Wir setzten uns noch für ein Weilchen ins Splash Café und schauten zu, wie ein Schulbus vorfuhr. Immer mehr Kinder versammelten sich auf dem Platz. Die Kinder mit den rosa Sonnenschildern stellten sich vor dem Bus in eine Reihe und durften einsteigen. Es folgten die chaotischen neongrün bemützten Kinder. Eines verlor seine Jacke, ein anderes tanzte aus der Reihe. Ganz anders waren die orangen Kinder, die als letzte Gruppe in den Schulbus einsteigen durfte und sehr brav waren. Dann kehrte wieder Ruhe ein.

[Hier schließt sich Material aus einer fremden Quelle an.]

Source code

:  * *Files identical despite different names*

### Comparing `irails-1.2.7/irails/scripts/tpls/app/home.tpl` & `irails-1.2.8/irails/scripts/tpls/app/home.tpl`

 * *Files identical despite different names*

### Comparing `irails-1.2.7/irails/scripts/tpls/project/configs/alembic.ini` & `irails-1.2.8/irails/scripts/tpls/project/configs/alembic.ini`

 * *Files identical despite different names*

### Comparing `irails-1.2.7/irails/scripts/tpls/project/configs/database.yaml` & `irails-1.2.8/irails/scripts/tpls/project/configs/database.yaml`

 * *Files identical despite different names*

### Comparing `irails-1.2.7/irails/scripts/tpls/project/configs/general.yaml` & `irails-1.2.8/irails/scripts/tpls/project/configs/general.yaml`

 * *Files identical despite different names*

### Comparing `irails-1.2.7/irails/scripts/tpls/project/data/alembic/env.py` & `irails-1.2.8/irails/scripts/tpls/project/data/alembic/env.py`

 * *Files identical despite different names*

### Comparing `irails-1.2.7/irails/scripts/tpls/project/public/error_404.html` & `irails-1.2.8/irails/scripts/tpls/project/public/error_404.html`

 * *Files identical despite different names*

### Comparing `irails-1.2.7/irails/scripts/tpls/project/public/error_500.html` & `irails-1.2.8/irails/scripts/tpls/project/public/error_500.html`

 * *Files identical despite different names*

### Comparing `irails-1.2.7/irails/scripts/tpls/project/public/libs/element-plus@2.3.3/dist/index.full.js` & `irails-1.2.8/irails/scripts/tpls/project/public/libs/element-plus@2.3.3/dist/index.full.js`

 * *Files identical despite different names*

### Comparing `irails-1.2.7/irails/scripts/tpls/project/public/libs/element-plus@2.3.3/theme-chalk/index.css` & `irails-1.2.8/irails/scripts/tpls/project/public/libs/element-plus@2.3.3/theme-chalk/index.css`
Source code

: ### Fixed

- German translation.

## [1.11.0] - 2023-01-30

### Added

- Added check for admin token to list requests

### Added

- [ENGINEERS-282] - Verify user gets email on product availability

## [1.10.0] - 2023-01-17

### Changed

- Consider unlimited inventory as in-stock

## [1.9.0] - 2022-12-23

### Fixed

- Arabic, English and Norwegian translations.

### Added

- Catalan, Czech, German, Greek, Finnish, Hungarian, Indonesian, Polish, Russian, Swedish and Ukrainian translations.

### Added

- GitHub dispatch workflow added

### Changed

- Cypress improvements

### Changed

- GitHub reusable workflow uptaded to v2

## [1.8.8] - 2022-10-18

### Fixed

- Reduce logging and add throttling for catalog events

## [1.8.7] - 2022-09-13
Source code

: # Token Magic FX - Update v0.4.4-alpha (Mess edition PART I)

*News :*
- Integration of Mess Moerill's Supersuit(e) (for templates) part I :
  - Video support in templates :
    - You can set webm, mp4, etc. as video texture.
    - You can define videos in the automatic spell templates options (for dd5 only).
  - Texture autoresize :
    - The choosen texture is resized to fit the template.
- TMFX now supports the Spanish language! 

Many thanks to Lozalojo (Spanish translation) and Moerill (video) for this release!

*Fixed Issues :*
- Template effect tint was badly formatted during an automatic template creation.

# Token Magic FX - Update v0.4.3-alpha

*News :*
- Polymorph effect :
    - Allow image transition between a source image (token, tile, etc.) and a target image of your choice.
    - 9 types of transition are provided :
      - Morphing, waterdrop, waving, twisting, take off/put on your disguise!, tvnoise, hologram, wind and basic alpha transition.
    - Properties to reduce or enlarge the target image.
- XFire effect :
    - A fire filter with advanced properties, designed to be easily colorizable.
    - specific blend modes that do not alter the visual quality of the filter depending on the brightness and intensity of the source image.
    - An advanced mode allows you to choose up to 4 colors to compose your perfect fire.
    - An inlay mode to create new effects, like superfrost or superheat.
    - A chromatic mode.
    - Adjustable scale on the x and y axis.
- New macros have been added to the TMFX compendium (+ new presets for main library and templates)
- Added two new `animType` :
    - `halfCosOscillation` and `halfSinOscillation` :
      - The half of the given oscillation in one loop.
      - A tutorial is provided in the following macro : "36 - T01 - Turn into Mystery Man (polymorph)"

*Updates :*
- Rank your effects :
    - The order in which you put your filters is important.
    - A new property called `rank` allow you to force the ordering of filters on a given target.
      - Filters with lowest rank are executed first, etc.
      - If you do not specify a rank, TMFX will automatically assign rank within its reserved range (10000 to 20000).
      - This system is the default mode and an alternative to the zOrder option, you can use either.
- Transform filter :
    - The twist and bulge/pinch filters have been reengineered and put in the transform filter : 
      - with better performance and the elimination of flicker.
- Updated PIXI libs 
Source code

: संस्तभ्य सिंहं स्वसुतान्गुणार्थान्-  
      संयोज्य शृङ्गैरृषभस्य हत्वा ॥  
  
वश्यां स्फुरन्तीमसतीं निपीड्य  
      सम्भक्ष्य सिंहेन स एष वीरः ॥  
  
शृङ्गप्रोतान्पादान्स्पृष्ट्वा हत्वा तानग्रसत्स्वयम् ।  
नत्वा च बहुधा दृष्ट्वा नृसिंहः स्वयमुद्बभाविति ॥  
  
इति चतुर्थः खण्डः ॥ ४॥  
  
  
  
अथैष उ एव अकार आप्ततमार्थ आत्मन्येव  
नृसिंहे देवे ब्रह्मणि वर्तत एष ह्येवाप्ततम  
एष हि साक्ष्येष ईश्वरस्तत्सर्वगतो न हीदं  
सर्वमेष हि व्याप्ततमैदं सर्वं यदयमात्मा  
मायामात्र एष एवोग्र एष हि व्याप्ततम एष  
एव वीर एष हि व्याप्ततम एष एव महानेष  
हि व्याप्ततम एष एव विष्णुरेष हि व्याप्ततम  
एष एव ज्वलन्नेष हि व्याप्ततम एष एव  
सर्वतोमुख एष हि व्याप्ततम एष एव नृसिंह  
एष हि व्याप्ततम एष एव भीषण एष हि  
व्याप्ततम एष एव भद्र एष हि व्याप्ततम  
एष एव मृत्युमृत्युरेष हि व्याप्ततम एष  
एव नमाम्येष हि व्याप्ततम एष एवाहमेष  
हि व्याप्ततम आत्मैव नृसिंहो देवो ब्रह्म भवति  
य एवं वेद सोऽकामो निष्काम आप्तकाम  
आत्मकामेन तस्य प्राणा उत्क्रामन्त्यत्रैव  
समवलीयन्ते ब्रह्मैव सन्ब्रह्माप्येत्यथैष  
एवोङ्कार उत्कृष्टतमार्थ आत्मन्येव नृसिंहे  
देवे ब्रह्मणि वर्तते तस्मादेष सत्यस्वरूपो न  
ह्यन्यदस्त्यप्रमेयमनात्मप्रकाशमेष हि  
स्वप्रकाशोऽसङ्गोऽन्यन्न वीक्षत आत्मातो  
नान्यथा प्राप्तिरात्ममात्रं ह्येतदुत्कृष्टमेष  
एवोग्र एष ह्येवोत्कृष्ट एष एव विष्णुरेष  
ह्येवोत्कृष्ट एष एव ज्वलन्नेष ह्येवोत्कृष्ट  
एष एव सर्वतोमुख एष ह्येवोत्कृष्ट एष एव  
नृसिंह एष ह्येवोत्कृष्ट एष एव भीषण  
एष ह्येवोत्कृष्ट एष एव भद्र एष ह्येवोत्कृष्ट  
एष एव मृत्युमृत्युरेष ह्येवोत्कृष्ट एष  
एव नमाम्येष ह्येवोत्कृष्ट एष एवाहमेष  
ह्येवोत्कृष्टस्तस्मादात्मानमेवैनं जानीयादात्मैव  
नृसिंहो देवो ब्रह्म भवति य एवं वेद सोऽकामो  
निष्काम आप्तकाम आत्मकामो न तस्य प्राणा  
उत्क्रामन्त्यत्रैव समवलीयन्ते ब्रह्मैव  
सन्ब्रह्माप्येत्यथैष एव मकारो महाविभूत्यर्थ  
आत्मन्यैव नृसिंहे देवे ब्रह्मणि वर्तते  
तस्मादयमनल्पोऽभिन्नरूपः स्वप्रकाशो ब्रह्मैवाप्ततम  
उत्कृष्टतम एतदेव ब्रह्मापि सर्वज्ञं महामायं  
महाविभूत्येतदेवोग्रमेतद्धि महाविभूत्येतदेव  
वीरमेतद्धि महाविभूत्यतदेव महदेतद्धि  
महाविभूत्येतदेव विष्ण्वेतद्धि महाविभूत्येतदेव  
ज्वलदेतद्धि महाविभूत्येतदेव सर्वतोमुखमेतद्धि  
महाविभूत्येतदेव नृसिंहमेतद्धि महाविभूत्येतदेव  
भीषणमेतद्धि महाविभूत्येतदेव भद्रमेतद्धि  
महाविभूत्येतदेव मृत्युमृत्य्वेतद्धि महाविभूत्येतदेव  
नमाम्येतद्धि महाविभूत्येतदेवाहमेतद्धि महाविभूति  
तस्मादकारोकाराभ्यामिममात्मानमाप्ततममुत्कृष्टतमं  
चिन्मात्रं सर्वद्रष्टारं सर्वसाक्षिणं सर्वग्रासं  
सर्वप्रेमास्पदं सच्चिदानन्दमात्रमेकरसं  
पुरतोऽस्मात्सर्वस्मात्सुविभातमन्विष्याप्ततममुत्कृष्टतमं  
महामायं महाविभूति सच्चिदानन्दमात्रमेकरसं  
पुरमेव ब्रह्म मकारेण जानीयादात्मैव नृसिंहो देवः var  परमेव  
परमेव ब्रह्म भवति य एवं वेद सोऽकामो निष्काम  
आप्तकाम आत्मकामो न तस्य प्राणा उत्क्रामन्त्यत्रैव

An der Bushaltestelle warteten wir nicht lange, da kam auch schon der Bus. Aber wo war der Scanner, um den QR-Code der Pronto San Diego-App auszulesen? Ups, das war der falsche Bus, der richtige folgte ein paar Minuten später. Nach zwei Haltestellen sah ich grosse Füsse und als ich die dazugehörige Frau anschaute, lachte sie laut und meinte, was für ein Zufall das sei, zweimal im selben Bus zu sein.